Funding your investment
If you have the whole sum ready to invest in cash already then this part is relatively easy for you. All that we would point out is that negotiating as a cash buyer puts you in a stronger position when making a purchase, so be sure to make realtors aware of your situation.
If you do require funding alongside your cash investment you can either partner with others or look at investment property loans. You will need to compare the rates on offer, fees payable and your own eligibility to meet the lenders’ criteria.
Real estate agents
Real estate agents can be helpful in both assisting you in finding the right property and then aiding you with the legalities and searches that will need to be carried out. As such, it is worth contacting several in the area that you are looking to buy in and giving them a clear idea of what it is that you are looking for.
Do keep in touch with them regularly to remind them of your requirements and ensure that you are the first person that springs to mind when the right property becomes available.
Buying a property to sell
If your aim is to buy a property that you wish to sell on relatively quickly in order to make a profit, then there are a few things that you will need to keep in mind.
The first will be the location of the property. You need to ensure that you are familiar with the local area and property market so that you are buying at the right price in the right area. Do check on any upcoming changes and developments in the area, such as transport links, schooling or facilities opening or closing, as all of these can impact the value of property.

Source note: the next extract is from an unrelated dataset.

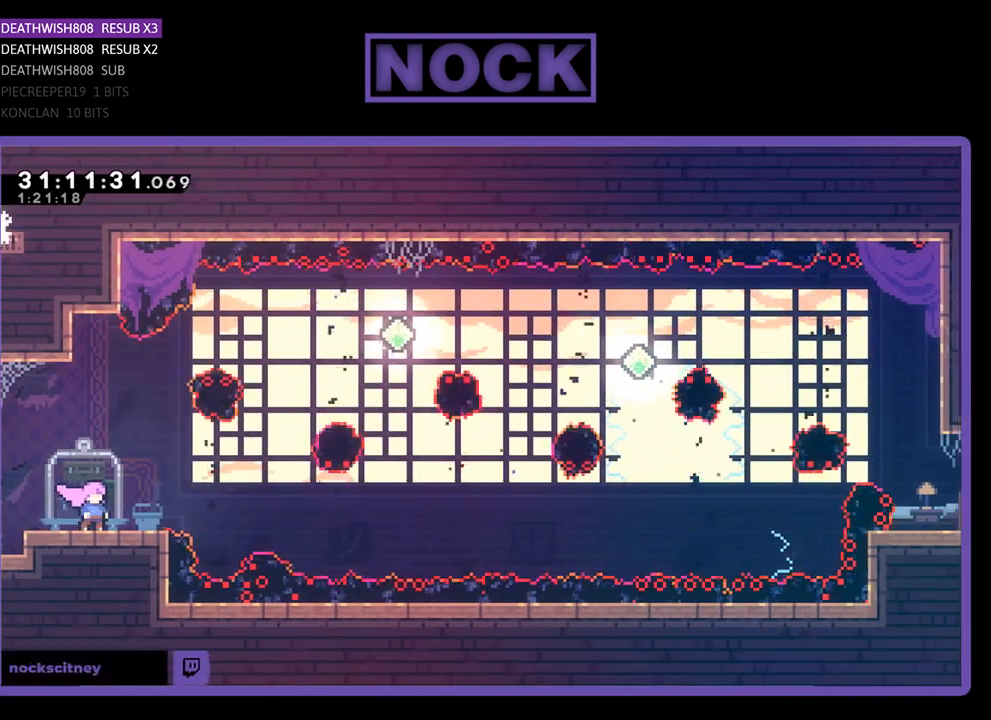
{"buttons": ["CROSS", "R2", "DPAD_RIGHT"], "left_stick": "center", "events": [[133, "DPAD_RIGHT", "down"], [367, "CROSS", "down"]]}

Along with the value of the property, the saleability needs to be considered. If you are looking to renovate the home and then put it back onto the market, how quickly is it then likely to sell? You will need to factor in the costs of continuing to pay the loan for several months if there is a downturn in the property market.

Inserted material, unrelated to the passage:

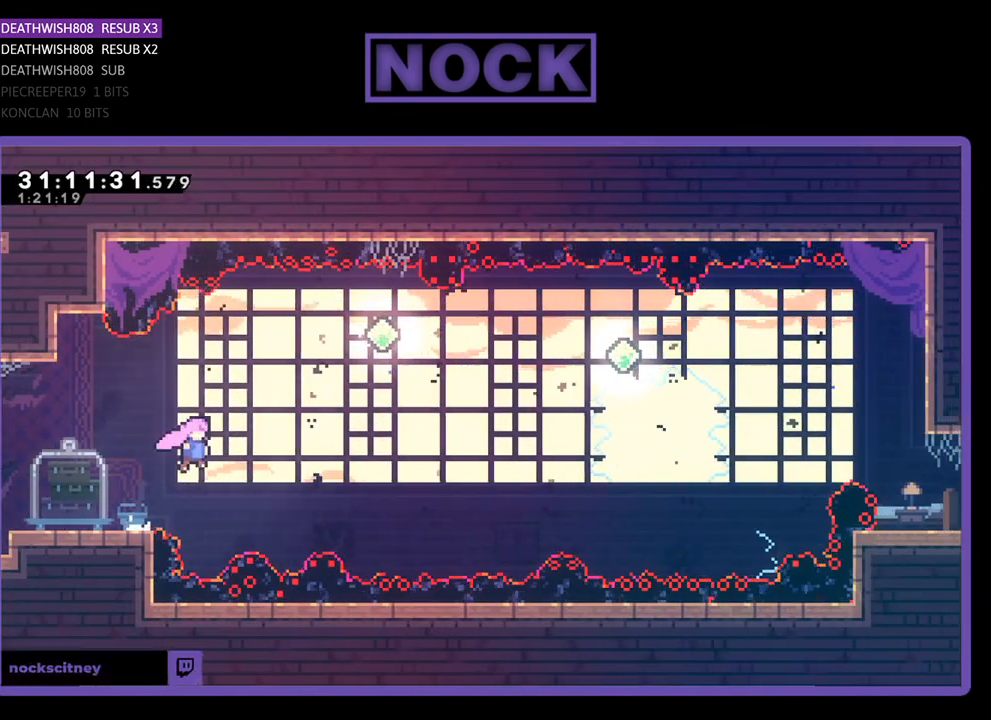
{"buttons": ["CIRCLE", "R2", "DPAD_UP"], "left_stick": "center", "events": [[200, "CROSS", "up"], [233, "DPAD_UP", "down"], [267, "DPAD_RIGHT", "up"], [367, "CIRCLE", "down"]]}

The final thing to bear in mind is that areas and therefore houses can have a ceiling price. Be careful not to invest in too great a renovation project that you fail to make the funds back on your investment.
Buying a property to keep
There are several options for you if you are looking to buy a property to keep.
Firstly, it is worth exploring adaptive reuse as a means to rejuvenate an old building by bringing it back to life as a facility needed and wanted by the local community. Businesses and construction companies hire experts who specialize in this field so it is worth making inquiries with them whilst you are looking into your purchase as they can give you a better idea of the work involved and projected income.
Alternatively you might like to buy a property and then rent it out. This might be one unit or perhaps an entire block of apartments, there are many possibilities. To do this, you will need to understand the projected rental income, or existing income if the property is currently being rented out. You might choose to renovate the home before renting, so again, you will need to run the numbers to check that this remains a financially viable option before purchasing.
You might choose to buy a property to use as a vacation rental, letting it out from time to time. This can work very well in a prime tourist spot and it could also give you a place to have breaks yourself from time to time. As with longer term rentals, look into the proposed income with this option, factoring in peak prices during peak season.
As a final option, you could buy a property and simply keep it as a second property. As the house value goes up, so does your investment. This would need to be an investment over the long term to see any real return on it, and you would want to have very little to no loans outstanding on the home to make this a viable option.